# REQUIREMENT
Return the lines below that contain "worn".

*** SOURCE DATA ***

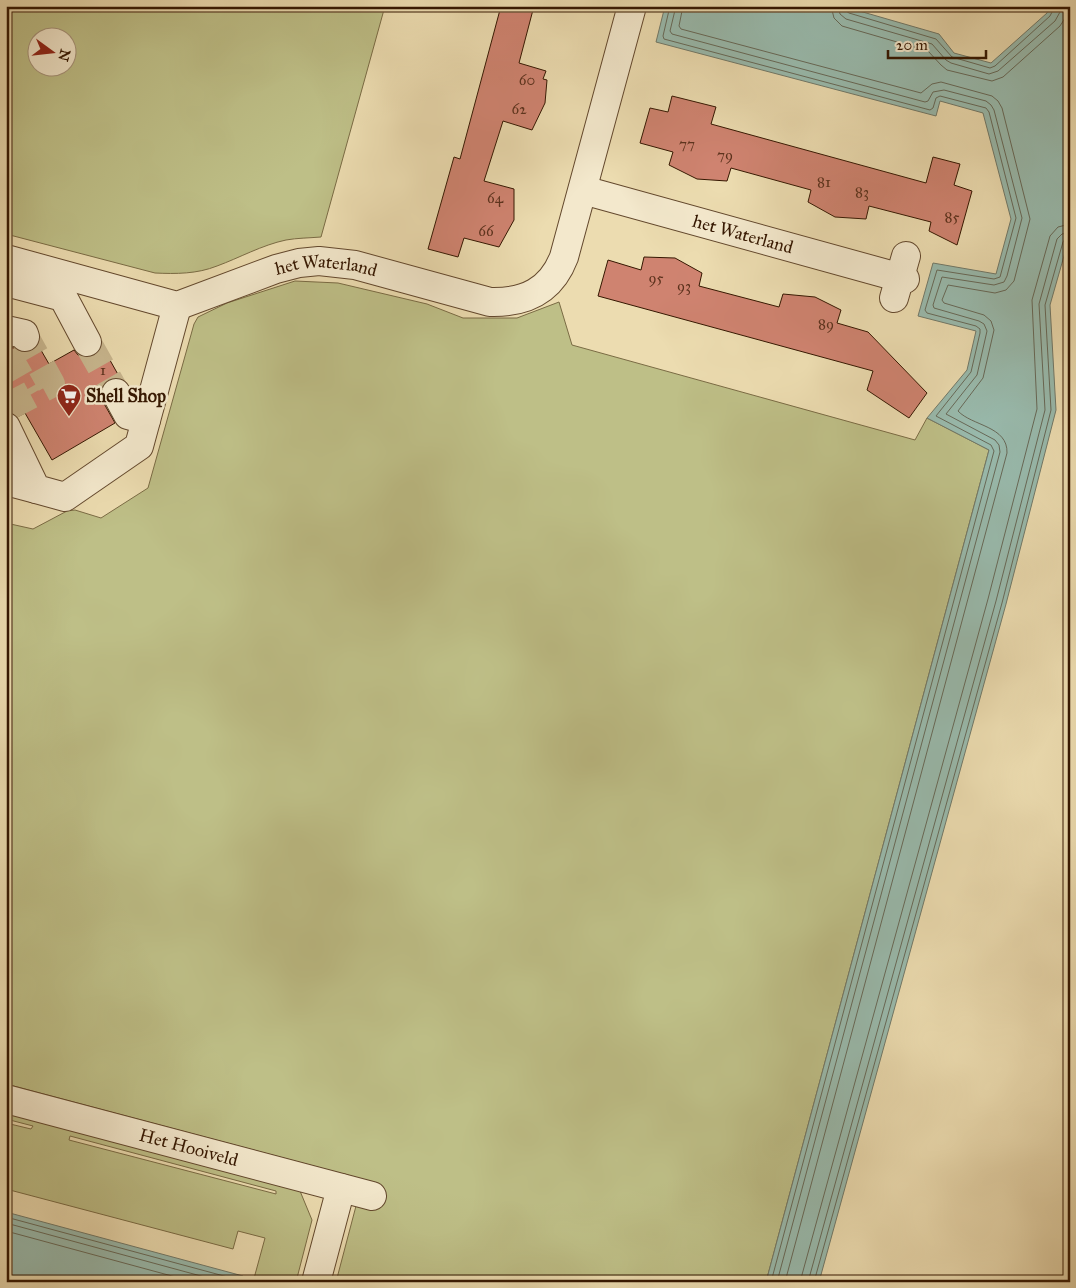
<svg xmlns="http://www.w3.org/2000/svg" width="1076" height="1288" font-family="'IM FELL Great Primer',serif">
	<style>
		.green { fill: #bebf87; stroke: #7a6b44; fill-rule: evenodd }
		.water { fill: #99bbae; stroke: #717969 }
		.lines { fill: none; stroke-linecap: round; stroke-linejoin: round }
		.shore { stroke: #676958; stroke-width: 1 }
		.building { fill: #cf8370; stroke: #351701 }
		.minor-tunnel { stroke: #c7b58d; stroke-width: 28; stroke-dasharray: 28 14; stroke-linecap: butt }
		.minor-casing { stroke: #63482d; stroke-width: 30 }
		.minor { stroke: #f3e8cc; stroke-width: 28 }
		.labels { text-anchor: middle; dominant-baseline: central; stroke-width: 5; stroke-linejoin: round; paint-order: stroke }
		.number-label { font-size: 15px; fill: #5c321d }
		.street-label { font-size: 18px; fill: #351701; stroke: #f3e8cc }
		.poi-label { font-size: 18px; font-weight: bold; fill: #351701; stroke: #f3e8cc; text-anchor: start }
	</style>
	<rect width="100%" height="100%" fill="#ecdcb0"/>
	<filter id="stains"><feTurbulence type="fractalNoise" baseFrequency=".004" numOctaves="4"/><feColorMatrix values="0 0 0 0 .2 0 0 0 0 .09 0 0 0 0 .02 0 0 0 .5 -.17"/></filter>
	<radialGradient id="worn" r=".72"><stop offset=".6" stop-color="#630" stop-opacity="0"/><stop offset="1" stop-color="#630" stop-opacity=".3"/></radialGradient>
	<path class="green" d="M6,6H385L321,237C309,238 297,238 286,240C262,245 239,258 217,266C197,274 176,274 155,273L6,234ZM38,38H68V68H38Z
		M295,281L338,283L427,304L463,318H517L559,302L572,345L915,440L927,418L989,450L766,1282H336L356,1206L370,1208L377,1183L6,1084V523L33,529L67,511L75,510L101,518L148,488L194,324L198,317L227,303Z
		M6,1113L300,1191L312,1220L296,1282H253L265,1238L238,1231L233,1249L6,1189V1123L31,1129L33,1126L6,1119ZM70,1136L276,1191V1194L69,1140Z"/>
	<path class="water" d="M665,6H842L939,34L954,53L991,63L1047,13L1051,6H1070V235L1050,305L1056,410L1006,604L819,1282H766L989,450L927,418L967,370L976,331L918,316L933,263L996,274L1011,219L983,113L940,101L936,116L656,42Z
		M6,1212L243,1276L241,1282H6Z"/>
	<g class="lines">
		<path class="shore" d="M670,6L663,36L664,39L930,110L933,108L936,98L940,96L986,108L989,112L1016,218L1000,277L994,279L937,270L925,310L927,313L976,326L980,329V333L971,372L936,416L991,445L994,451L771,1282
			M676,6L670,31L672,34L925,102L928,101L933,92L944,90L986,101L991,105L994,110L1022,218L1007,276L1004,282L994,285L942,277L933,305L934,308L979,321L984,324L987,331L977,375L946,414L995,440L999,445L1000,452L777,1282
			M683,6L679,26L681,29L921,93L932,84L941,82L992,96L998,101L1002,108L1030,219L1014,281L1006,290L995,293L948,285L942,300L944,303L984,315L991,321L994,330L983,378L958,411C972,426 1008,426 1007,453L785,1282
			M831,6L834,18L842,26L928,51L941,65L947,70L992,81L1003,77L1060,26L1067,15L1068,6
			M838,6L840,14L846,19L932,44L946,60L951,63L989,74L998,71L1055,21L1060,12L1061,6
			M845,6L846,11L849,13L936,39L952,57L990,68L995,66L1050,16L1055,6
			M6,1217L235,1279L237,1282
			M6,1223L223,1282
			M6,1231L194,1282
			M800,1282L988,599L1037,409L1032,300L1050,236L1058,227L1070,224
			M808,1282L996,601L1045,410L1039,304L1057,239L1062,234L1070,232
			M814,1282L1002,603L1051,410L1045,305L1063,242L1065,239L1070,238"/>
	</g>
	<path class="building" d="M501,6H534L519,63L546,71L543,79L547,80L545,103L532,130L503,121L484,181L514,189V220L499,247L464,238L458,257L428,249L454,157L460,159Z
		M672,96L716,107L711,124L926,183L933,157L960,164L954,185L972,191L957,245L929,231L931,222L869,206L866,219L835,217L808,202L811,190L731,168L727,181L697,179L669,165L673,152L640,143L650,108L668,112Z
		M644,257L675,258L702,273L699,286L779,307L783,294L815,297L841,310L837,323L868,332L927,393L909,418L867,390L873,371L598,296L608,260L641,270Z
		M38,345L49,364L74,350L78,355L86,358L94,356L100,351L102,346L120,378L116,377L108,380L102,385L100,392L102,400L115,423L52,460L25,413L17,417L14,414L6,412V348L8,347L14,348L22,352H29Z"/>
	<g class="lines">
		<path class="minor-tunnel" d="M87,342L116,393
			M6,353L30,395
			M6,408L51,384L25,337"/>
		<defs>
			<g id="minor">
				<path id="s1" d="M583,190L905,279"/>
				<path id="s2" d="M6,259L177,306L276,269L299,263L319,261L355,265L490,302C525,303 551,291 564,257L632,6"/>
				<path d="M6,282L63,297L87,342"/>
				<path d="M894,298L906,256"/>
				<path d="M6,330L24,334L25,337"/>
				<path d="M116,393L128,415L146,420"/>
				<path d="M6,427L36,489L65,497L139,446L177,306"/>
				<path d="M6,481L36,489"/>
				<path id="s3" d="M6,1099L372,1196"/>
				<path d="M316,1282L341,1188"/>
			</g>
		</defs>
		<use href="#minor" class="minor-casing"/>
		<use href="#minor" class="minor"/>
	</g>
	<defs>
		<symbol id="supermarket-pin" viewBox="-11 -11 22 30"><path d="M0 17L-7.5 6A9.5 9.5 0 1 1 7.5 6Z" fill="#8f2418" stroke="#f3e8cc"/><path d="M-6-5.5h2.5l.6 2H6L4.5 2H-2.5L-4.4-4H-6ZM-1.5 3.2a1.3 1.3 0 1 0 .1 0ZM3 3.2a1.3 1.3 0 1 0 .1 0Z" fill="#fff"/></symbol>
	</defs>
	<g fill-rule="evenodd">
		<use href="#supermarket-pin" x="55" y="382" width="28" height="38"/>
	</g>
	<g class="labels">
		<g class="number-label">
			<text x="527" y="80">60</text>
			<text x="519" y="109">62</text>
			<text x="687" y="144">77</text>
			<text x="725" y="155">79</text>
			<text x="824" y="182">81</text>
			<text x="862" y="192">83</text>
			<text x="495" y="198">64</text>
			<text x="952" y="217">85</text>
			<text x="486" y="231">66</text>
			<text x="656" y="278">95</text>
			<text x="684" y="286">93</text>
			<text x="826" y="324">89</text>
			<text x="103" y="370">1</text>
		</g>
		<g class="street-label">
			<text stroke="none"><textPath href="#s1" startOffset="166">het Waterland</textPath></text>
			<text stroke="none"><textPath href="#s2" startOffset="334">het Waterland</textPath></text>
			<text stroke="none"><textPath href="#s3" startOffset="189">Het Hooiveld</textPath></text>
		</g>
		<g class="poi-label">
			<text x="86" y="396">Shell Shop</text>
		</g>
	</g>
	<rect width="1076" height="1288" fill="none" stroke="#ecdcb0" stroke-width="25"/>
	<rect x="8" y="8" width="1061" height="1273" fill="none" stroke="#351701" stroke-width="2.5"/>
	<rect x="12" y="12" width="1051" height="1263" fill="none" stroke="#351701"/>
	<g transform="translate(52 52) rotate(105)"><circle r="24" fill="#f3e8cc" stroke="#a7947b"/>
	<path d="M0-4L9 19L0 12L-9 19Z" fill="#8f2418"/>
	<text y="-8" font-size="14" font-weight="bold" text-anchor="middle" fill="#351701">N</text>
	</g>
	<path d="M888 50v8h98v-8" fill="none" stroke="#351701" stroke-width="2.5"/>
	<text x="896" y="50" font-size="15" fill="#351701" stroke="#f3e8cc" stroke-width="4" paint-order="stroke">20 m</text>
	<rect width="100%" height="100%" filter="url(#stains)"/>
	<rect width="100%" height="100%" fill="url(#worn)"/>
</svg>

*** End of SOURCE DATA ***

# WORKED SOLUTION
	<radialGradient id="worn" r=".72"><stop offset=".6" stop-color="#630" stop-opacity="0"/><stop offset="1" stop-color="#630" stop-opacity=".3"/></radialGradient>
	<rect width="100%" height="100%" fill="url(#worn)"/>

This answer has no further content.